NORFOLK, Va. - Virginia has the "lowest expectations" for students in the entire country, according to a new report from the Virginia Superintendent of Public Instruction released Thursday.
Superintendent Jilian Balow issued the report to Gov. Glenn Youngkin and Secretary of Education Aimee Guidera.
"Decisions made at the state level created confusion in Virginia education and downplayed troubling trends," Balow wrote.
The report says the State Board of Education changed accreditation standards in 2017 and de-emphasized proficiency standards in reading and math. In addition, in 2019 and 2020, the report says the state made it easier to pass math and reading Standards of Learning (SOL) tests.
Learning loss during the pandemic is a particular problem, the report says. In 2017, 61% of Black third graders passed their reading SOL. In 2021, that number dropped to 45%.
"If we want to be the best, we have to change those trends and take bold steps forward," Gov. Youngkin said Thursday in Richmond. "The significant lowering of expectations, the lack of transparency with data, the weak accountability for these results - that all ends today."
The report says the state will be raising expectations for students and schools by creating a bipartisan study group to make recommendations to the General Assembly. The state will also be reviewing and revising academic standards.
In response, the Virginia Education Association said the report disrespects educators, who've had a touch job during the pandemic.
"Many of them have been disrespected by this report. They were able to ensure that student learning continued," said Dr. James Fedderman, the president of VEA and a teacher on the Eastern Shore.
Others took issue with the reports assessment about expectations.
"I speak to principals all over the state and they do not have low expectations for their students nor do the teachers," said Krista Barton-Arnold, the executive director of the Virginia Association for Elementary School Principals and a former principal in Virginia Beach.
"Certainly there are some disparities that we need to work on in our student population, but if you look at the aggregate, there's no denying that we're really a top tier state for academic outcomes across the board," said Chad Stewart from VEA.
The groups said they wanted more time to review the data cited in the report.

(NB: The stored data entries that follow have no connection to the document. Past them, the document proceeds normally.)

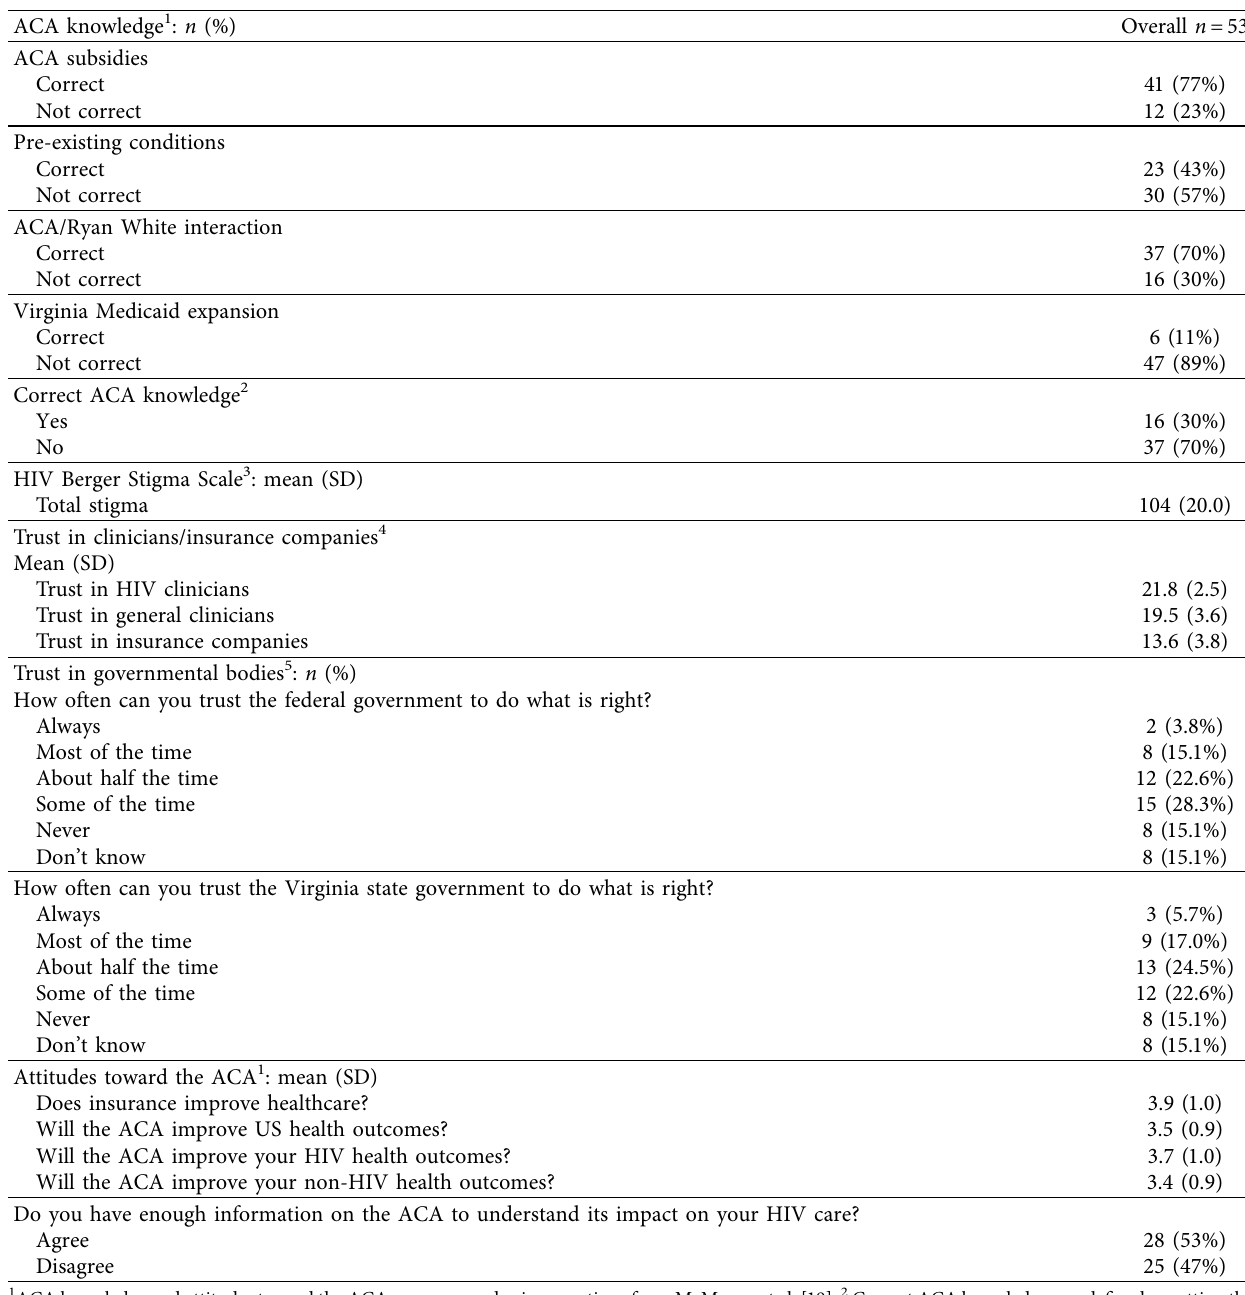
Table 2: Respondents’ Affordable Care Act (ACA) knowledge, HIV stigma, trust in the healthcare system and government, and ACA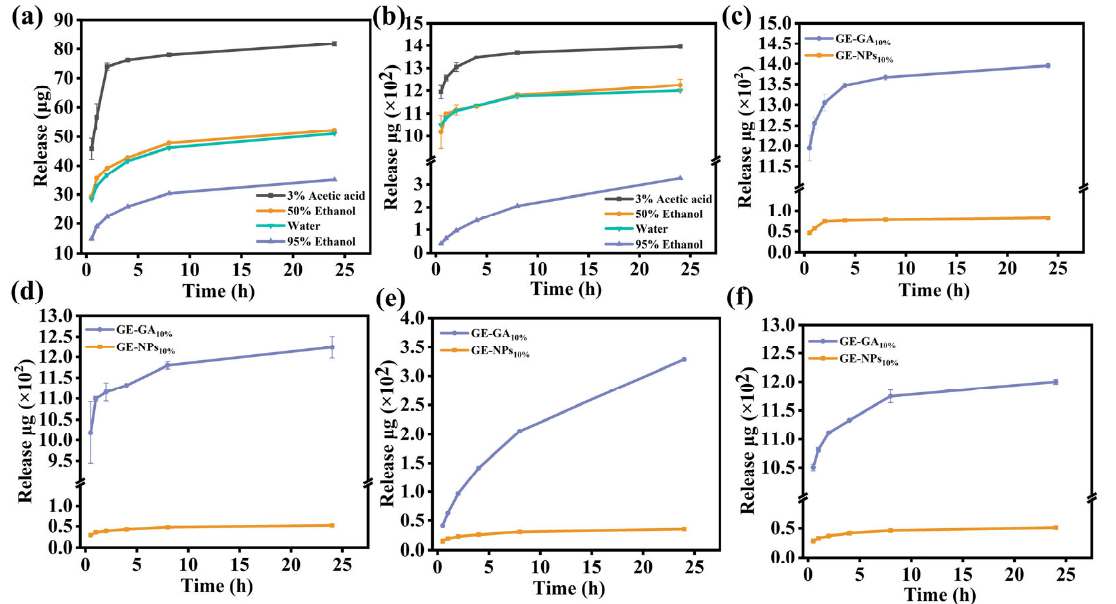
Figure 4. ( a , b ) Release assay of GE-NPs 10% coating and GE-GA 10% coating in simulated solution; ( c – f ) Release assay of GE-NPs 10% coating and GE-GA 10% coating in 3% acetic acid, 50% ethanol, 95% ethanol, and water.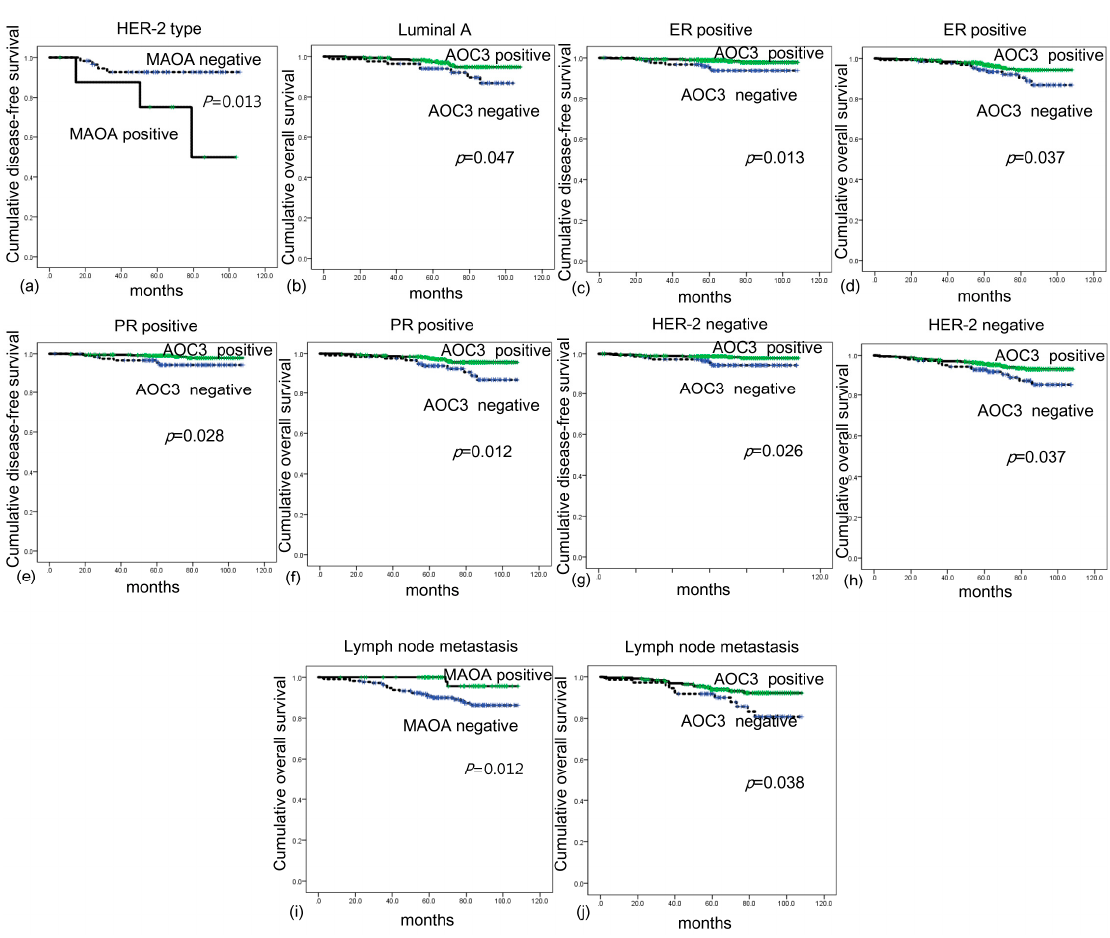
Figure 5. Effect of the expression of amine oxidase on survival in breast cancer. MAO-A positivity was associated with short DFS in HER-2-type breast cancer ( a ) ( p = 0.013), luminal A was associated with short OS ( b ) ( p = 0.047). In ER-positive breast cancer, AOC3 negativity was associated with short DFS ( c ) and short OS ( d ) ( p = 0.013 and p = 0.037, respectively). AOC3 negativity was associated with short DFS ( e ) and short OS ( f ) in PR-positive cancer ( p = 0.028 and p = 0.012, respectively). In HER-2-negative breast cancer, AOC3 negativity was associated with short DFS ( g ) and short OS ( h ) ( p = 0.026 and p = 0.037, respectively), and in the breast cancer showing lymph node metastasis, AOC3 negativity was associated with short DFS ( i ) and short OS ( j ) ( p = 0.038 and p = 0.012, respectively). Table 4. Univariate analysis of the impact of amine oxidase expression on breast cancer patient prognosis by log-rank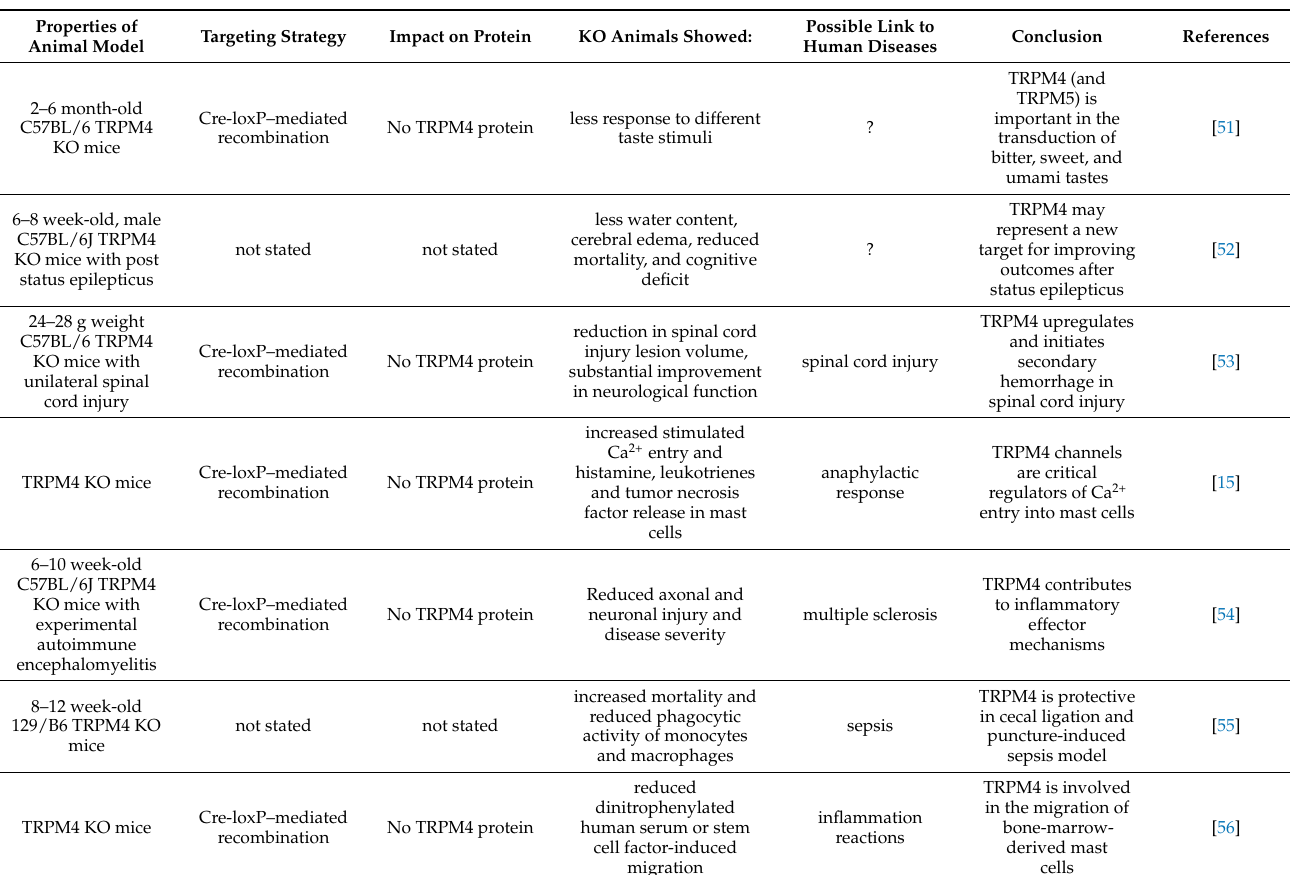
Table 1. Summary of murine non-cardiac TRPM4 KO animal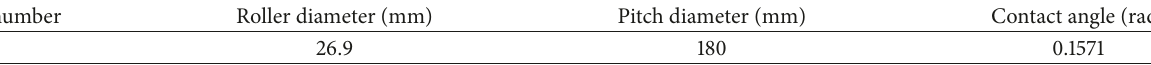
Table 1: The parameters of the test rolling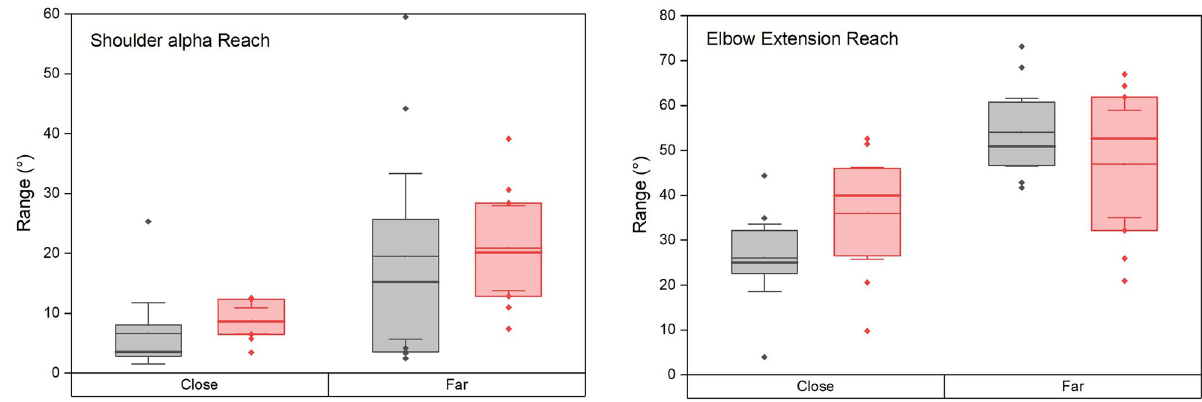
Fig 5. Amount of shoulder and elbow rotations during reaching phases, same legend as Fig 4. The thick horizontal line indicates the median and the thin one the mean.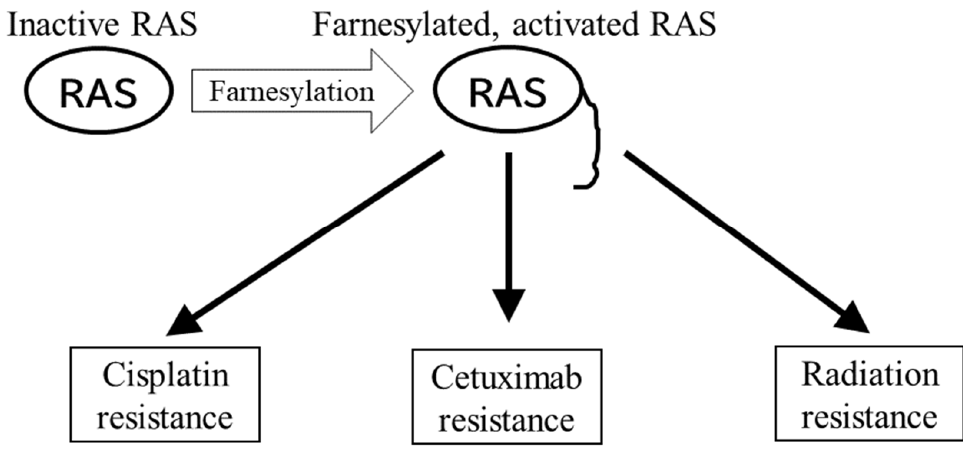
Figure 3. Farnesylation in drug resistance of NPC. RAS is activated through farnesylation. Farnesy- lated RAS promotes drug resistance and radiation resistance.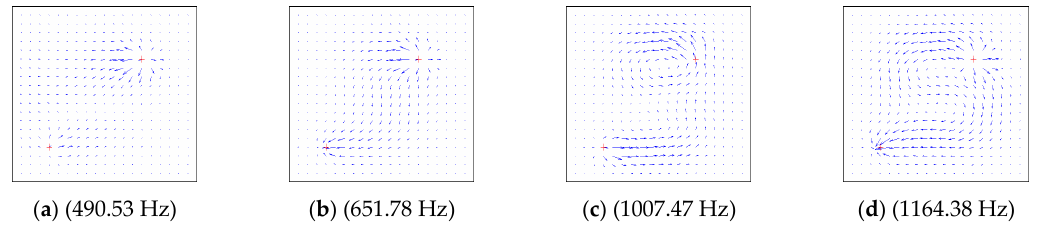
Figure 17. The power flow field for a CSSS lamitated plate excited by point force on (0.2 m, 0.2 m) and (0.7 m, 0.7 m). ( a ) (490.53 Hz), ( b ) (651.78 Hz), ( c ) (1007.47 Hz), ( d ) (1164.38 Hz).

"I would suggest that all of the data points cited in this report could be the basis for long conversations regarding nuances around the data points," said Ben Kiser, the executive director of the Virginia Association of School Superintendents.
Gov. Youngkin said the data shows there is a growing gap between national standards and Virginia's standards.
"The data is overwhelmingly clear that we are not educating Virginia's children to the standards we want."